I won’t pretend to have seen the anime of ‘Death Note’ but it’s praised by enough people I trust that I can assume it is a worthwhile watch. But the premise alone made me think that Adam Wingard was a suitable choice of director for the project. Wingard’s understanding of simple yet effective scares as well his ability to subvert genre tropes would make him a prime candidate to helm a project that would seem unlikely to work on first glance. But where Wingard’s instead of subversion and efficiency, ‘Death Note’ feels tonally confused, generic and about as conventional as they come.

On the subject of what I was saying earlier, ‘Death Note’ most definitely falls within the “meh” category of anime adaptations as there is nothing abysmal about the movie, but at the same time there is nothing particularly memorable about it either. The only thing I can praise is Willem Dafoe’s performance as Ryuk, the demonic god of death that appears to the protagonist when he receives the fateful book. Dafoe evokes a great sense of presence and adds a wonderfully engaging menace to proceedings.

However the rest of the movie is comprised of either a series of clich├ęs or creative decisions that are frankly baffling, not terrible but just baffling. As opposed to a slow build of tension that would seem more suited to the movie (since the act of writing someone’s name in a book isn’t immediately exciting) Wingard populates his film with an overly energetic sensibility. He employs smash zooms, jump cuts and transitions that would feel more at home in an Edgar Wright movie. It feels so mismatched to the feeling of dread that the movie seems to want the audience to feel that it acts as more of a distraction.

I hate to say this as well but on one occasion, these stylistic choices combined with another element of the movie to make it feel unintentionally hilarious at times. Moments of high tension are undercut not just by the directorial decisions but also by some wildly over acting. The characters seem to react to every situation in a way that no normal human being would. I understand that most people don’t encounter a demonic god of death every day, but those characters should at least be empathetic or well written to a point where the audience can understand their outlook on the world as well as recognise their consistent traits. None of the characters in ‘Death Note’ have any of that, they just feel like the same bland, generic teenage characters that would populate any high school soap opera.

While I can commend his cinematography it is very much a case of style over substance as so little effort seems to have been given to the important aspects that would keep us invested in the movie. There is no nuance to the way the characters act, no intrigue into what was happening or urgency to the events as they played out. Not only does the screenplay seem to fastback any sense of gradual character development. There’s never really a new scene that feels necessary to the characters, it just feels like it’s been placed there as an obligation more than anything else. It constantly made me wonder not only why that scene was where it was, but this movie even existed at all.

Far be it from me to criticise the gore of a horror movie, but the deaths and bloodshed of ‘Death Note’ just feel completely out of place with the movie around it.
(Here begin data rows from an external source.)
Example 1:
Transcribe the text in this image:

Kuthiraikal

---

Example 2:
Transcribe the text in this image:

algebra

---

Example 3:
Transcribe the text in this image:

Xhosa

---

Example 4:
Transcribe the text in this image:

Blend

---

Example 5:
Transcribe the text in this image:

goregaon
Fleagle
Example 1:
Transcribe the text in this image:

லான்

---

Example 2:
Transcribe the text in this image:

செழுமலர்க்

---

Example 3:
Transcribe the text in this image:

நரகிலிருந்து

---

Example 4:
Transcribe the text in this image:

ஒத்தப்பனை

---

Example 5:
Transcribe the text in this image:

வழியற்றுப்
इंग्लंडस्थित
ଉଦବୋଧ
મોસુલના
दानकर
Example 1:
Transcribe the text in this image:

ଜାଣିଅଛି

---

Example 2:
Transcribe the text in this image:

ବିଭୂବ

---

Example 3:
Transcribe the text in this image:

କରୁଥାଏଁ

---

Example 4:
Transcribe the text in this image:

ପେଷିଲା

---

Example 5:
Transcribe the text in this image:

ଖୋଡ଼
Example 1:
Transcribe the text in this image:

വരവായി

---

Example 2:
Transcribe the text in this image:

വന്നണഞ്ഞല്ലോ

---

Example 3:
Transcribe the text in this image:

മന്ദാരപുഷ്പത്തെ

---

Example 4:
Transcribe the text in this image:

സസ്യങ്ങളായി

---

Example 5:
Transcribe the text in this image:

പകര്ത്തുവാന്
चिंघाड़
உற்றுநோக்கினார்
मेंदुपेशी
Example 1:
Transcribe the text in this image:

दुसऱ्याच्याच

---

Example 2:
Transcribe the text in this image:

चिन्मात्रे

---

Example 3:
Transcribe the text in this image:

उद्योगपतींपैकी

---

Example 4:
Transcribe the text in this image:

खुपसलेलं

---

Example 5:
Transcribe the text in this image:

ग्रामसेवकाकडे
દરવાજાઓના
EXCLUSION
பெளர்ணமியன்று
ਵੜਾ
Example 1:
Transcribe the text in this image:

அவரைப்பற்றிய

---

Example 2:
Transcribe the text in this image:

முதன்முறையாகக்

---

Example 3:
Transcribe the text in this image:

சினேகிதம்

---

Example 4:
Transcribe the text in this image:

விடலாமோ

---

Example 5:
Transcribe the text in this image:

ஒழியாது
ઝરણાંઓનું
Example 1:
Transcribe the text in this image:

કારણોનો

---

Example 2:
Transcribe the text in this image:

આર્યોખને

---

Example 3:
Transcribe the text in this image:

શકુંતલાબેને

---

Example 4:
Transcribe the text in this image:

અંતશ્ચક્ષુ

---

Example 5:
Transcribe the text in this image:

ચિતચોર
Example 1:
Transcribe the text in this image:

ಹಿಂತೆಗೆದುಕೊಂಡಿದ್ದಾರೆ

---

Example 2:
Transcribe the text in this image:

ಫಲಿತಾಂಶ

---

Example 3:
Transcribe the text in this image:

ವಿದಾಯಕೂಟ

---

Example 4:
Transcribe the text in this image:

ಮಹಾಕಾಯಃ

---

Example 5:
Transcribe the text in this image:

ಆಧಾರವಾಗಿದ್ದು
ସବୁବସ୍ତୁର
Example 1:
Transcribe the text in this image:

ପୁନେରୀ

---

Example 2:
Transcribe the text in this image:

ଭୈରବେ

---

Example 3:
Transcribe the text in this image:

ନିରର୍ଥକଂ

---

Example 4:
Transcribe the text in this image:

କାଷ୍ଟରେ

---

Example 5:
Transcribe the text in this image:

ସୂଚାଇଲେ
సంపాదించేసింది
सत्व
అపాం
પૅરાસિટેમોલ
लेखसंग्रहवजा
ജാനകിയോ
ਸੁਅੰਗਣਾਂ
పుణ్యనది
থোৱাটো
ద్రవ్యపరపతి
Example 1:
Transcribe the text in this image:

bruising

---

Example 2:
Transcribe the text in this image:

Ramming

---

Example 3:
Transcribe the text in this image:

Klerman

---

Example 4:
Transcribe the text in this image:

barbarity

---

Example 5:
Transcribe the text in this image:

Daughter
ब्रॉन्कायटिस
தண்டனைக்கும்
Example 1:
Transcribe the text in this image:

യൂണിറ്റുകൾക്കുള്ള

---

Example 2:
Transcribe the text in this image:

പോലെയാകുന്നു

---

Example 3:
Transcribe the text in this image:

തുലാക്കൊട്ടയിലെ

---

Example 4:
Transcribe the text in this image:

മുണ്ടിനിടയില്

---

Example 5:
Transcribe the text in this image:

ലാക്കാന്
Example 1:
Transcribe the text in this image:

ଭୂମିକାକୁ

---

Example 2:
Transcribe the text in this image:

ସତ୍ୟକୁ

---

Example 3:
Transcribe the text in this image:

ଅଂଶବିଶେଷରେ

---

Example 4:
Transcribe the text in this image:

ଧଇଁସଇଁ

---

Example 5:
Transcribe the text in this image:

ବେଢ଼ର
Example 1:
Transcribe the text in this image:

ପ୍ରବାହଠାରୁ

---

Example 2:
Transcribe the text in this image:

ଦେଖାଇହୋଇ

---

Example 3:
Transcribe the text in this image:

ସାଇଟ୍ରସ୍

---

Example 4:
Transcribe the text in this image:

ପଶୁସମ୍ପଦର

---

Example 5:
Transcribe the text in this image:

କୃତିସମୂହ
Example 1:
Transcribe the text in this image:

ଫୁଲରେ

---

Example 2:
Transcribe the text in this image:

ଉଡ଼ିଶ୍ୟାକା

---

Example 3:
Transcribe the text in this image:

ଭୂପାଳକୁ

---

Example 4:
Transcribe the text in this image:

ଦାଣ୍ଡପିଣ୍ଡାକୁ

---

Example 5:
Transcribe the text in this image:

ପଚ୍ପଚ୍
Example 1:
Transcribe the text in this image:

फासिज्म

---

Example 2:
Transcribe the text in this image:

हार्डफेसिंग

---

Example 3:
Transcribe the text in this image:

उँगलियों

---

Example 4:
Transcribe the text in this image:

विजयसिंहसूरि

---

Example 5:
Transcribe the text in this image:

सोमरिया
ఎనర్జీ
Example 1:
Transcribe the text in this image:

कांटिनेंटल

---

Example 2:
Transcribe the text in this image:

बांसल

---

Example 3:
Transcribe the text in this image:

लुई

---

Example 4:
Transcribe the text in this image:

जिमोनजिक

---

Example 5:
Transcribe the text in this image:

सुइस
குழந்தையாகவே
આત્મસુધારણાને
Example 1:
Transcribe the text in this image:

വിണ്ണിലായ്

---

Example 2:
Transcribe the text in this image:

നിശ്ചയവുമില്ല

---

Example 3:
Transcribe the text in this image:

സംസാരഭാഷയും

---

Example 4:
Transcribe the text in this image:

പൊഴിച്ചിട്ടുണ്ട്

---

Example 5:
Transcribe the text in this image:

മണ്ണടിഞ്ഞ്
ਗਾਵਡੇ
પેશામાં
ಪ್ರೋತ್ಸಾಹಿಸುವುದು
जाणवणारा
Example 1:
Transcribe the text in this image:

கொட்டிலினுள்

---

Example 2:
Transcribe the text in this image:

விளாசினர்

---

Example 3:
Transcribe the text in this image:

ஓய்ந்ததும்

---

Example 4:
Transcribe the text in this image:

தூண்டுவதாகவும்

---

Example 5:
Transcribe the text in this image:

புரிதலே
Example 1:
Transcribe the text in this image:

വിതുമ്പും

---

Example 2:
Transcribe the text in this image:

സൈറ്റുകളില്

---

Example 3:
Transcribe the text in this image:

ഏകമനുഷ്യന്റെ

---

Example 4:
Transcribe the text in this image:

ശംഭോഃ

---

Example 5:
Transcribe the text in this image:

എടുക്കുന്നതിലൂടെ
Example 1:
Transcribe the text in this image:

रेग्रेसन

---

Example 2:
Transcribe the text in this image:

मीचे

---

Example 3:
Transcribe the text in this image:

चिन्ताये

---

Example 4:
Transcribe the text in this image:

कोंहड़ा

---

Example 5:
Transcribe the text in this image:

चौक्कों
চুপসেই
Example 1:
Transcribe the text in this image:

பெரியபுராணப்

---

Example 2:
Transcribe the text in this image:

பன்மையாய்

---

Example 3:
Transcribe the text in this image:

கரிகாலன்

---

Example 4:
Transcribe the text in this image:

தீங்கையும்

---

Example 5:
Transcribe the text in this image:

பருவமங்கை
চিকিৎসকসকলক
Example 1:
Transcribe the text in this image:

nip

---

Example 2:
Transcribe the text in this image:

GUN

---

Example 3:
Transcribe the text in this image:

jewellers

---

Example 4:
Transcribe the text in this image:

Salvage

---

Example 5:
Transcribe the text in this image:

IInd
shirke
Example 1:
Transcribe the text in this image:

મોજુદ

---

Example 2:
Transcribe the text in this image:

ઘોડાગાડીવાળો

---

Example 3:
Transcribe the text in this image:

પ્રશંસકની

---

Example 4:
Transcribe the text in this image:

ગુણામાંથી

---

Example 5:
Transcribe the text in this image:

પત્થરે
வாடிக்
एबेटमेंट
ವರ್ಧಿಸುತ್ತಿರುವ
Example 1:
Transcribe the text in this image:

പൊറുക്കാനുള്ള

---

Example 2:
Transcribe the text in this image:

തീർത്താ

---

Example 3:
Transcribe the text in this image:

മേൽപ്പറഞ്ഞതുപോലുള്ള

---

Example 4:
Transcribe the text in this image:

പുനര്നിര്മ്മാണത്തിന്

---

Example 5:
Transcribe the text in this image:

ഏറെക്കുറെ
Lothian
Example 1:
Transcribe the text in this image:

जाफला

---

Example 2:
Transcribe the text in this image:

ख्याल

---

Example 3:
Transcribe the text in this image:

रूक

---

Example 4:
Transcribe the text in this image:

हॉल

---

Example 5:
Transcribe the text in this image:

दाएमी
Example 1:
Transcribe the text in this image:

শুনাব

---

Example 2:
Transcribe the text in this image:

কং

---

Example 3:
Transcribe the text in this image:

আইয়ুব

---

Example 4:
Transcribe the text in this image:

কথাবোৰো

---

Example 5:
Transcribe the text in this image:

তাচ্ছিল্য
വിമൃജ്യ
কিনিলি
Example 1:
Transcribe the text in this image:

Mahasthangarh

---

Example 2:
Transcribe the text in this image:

Once again it comes down to tonal consistency as her we have a movie asking its audience to treat it as a serious drama, but as well as not putting any effort into making us empathise with the characters or their situation, inserts a moment of violence that would feel more in place in ‘Evil Dead 2’ than this supposedly patient and methodical tale of morality.

‘Death Note’ lacks the nuance, atmosphere, character development and basically any other solitary aspect would make this story interesting.